» **What the task asks**
The response should be an exact transcription of the data below, free of images.

» **Data excerpt**
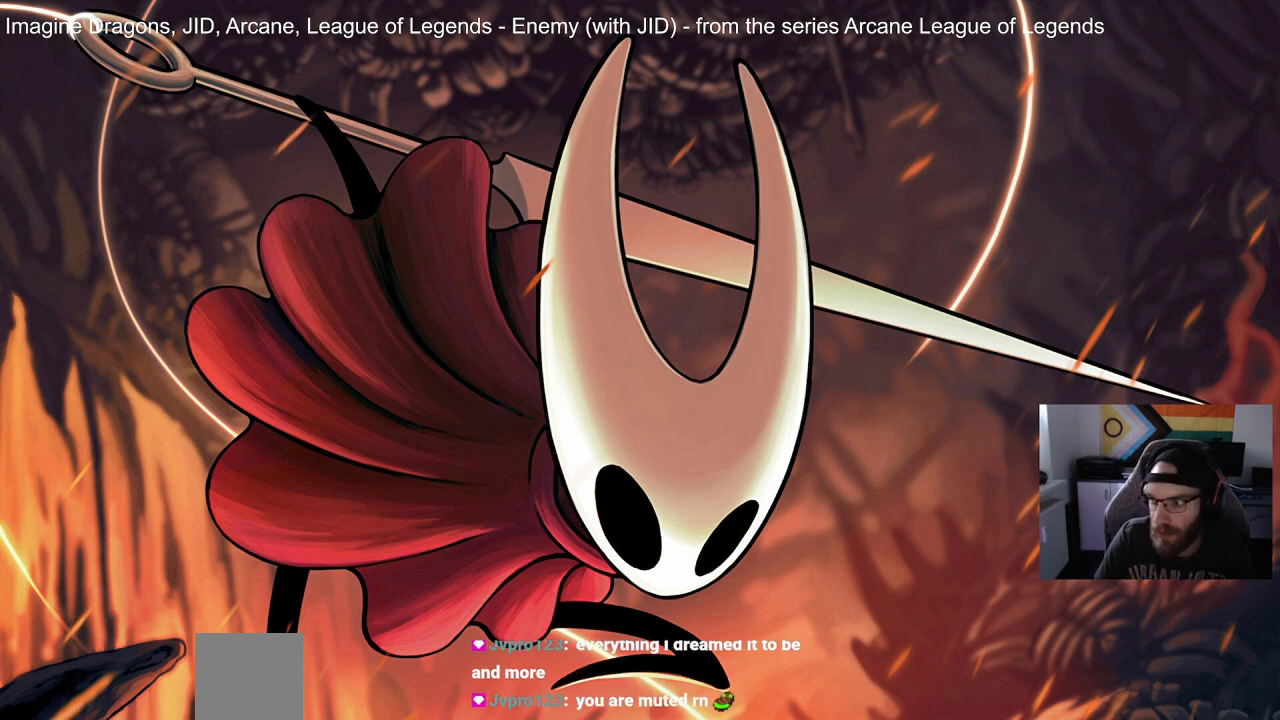
{"buttons": [], "left_stick": "center", "right_stick": "up", "events": [[200, "left_stick", "center"]]}
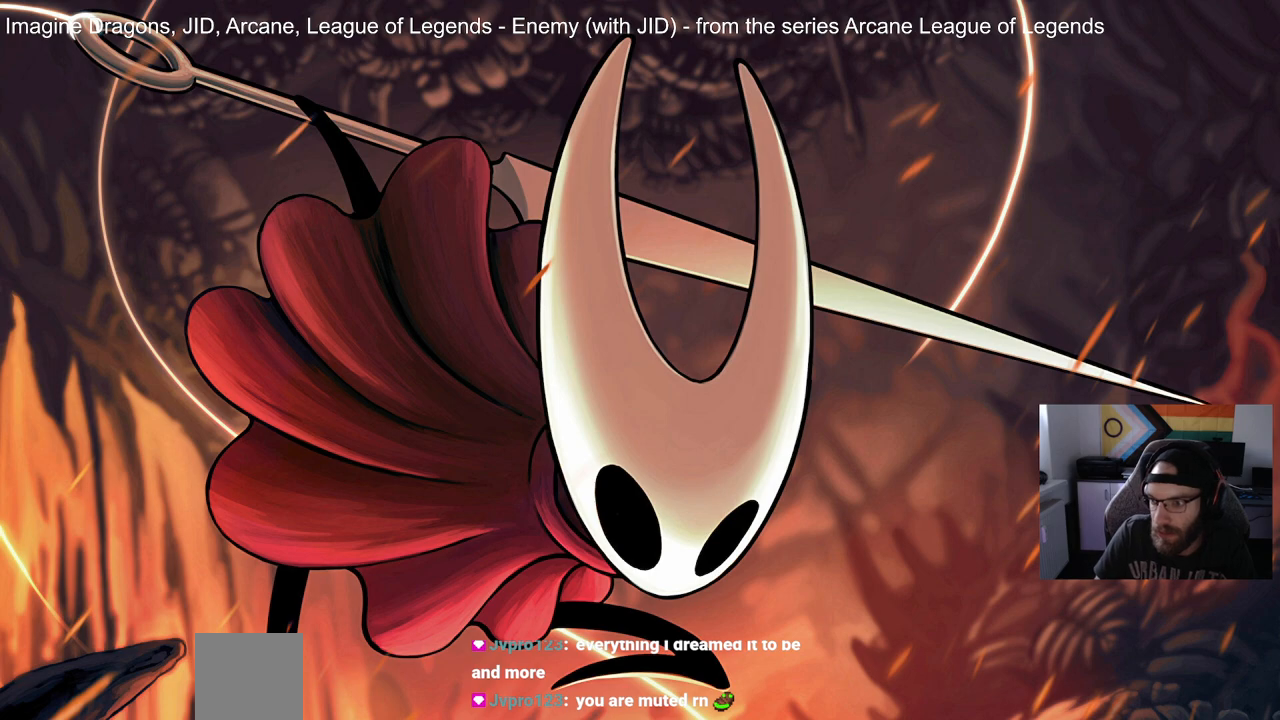
{"buttons": [], "left_stick": "center", "right_stick": "up", "events": []}
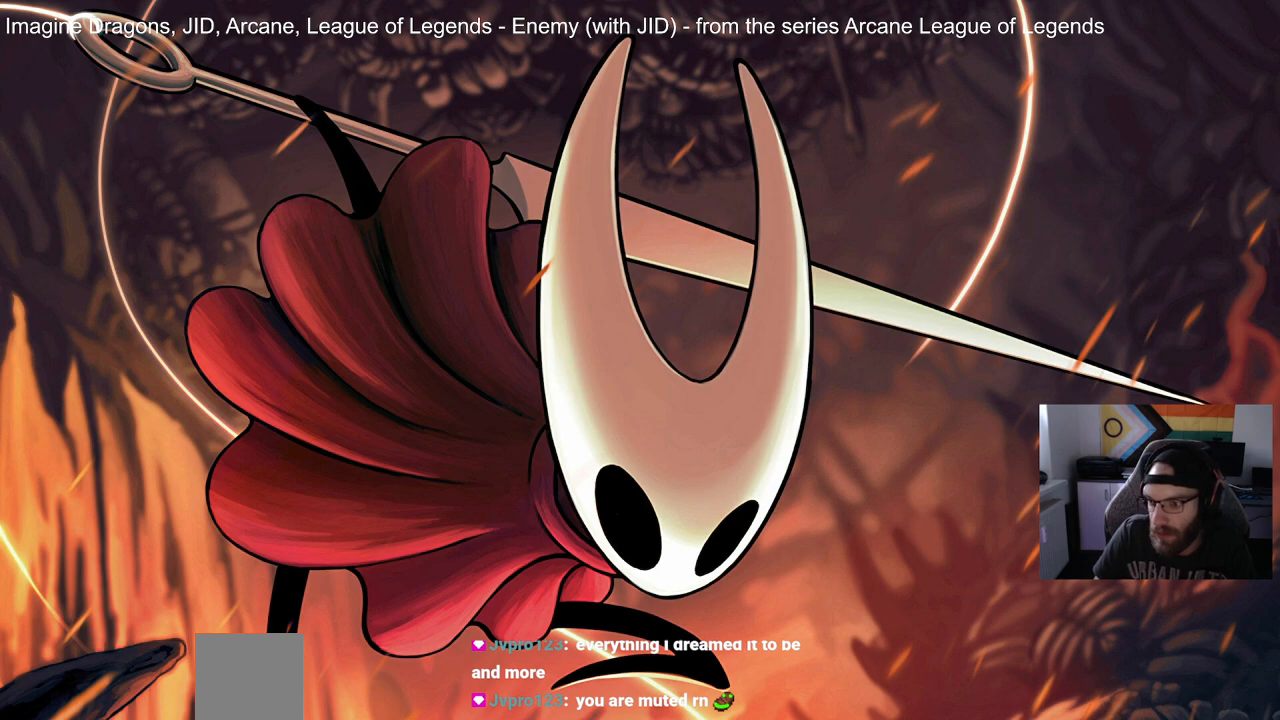
{"buttons": [], "left_stick": "center", "right_stick": "up", "events": []}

» **Solution below**
{"buttons": [], "left_stick": "center", "right_stick": "up", "events": [[200, "left_stick", "center"]]}
{"buttons": [], "left_stick": "center", "right_stick": "up", "events": []}
{"buttons": [], "left_stick": "center", "right_stick": "up", "events": []}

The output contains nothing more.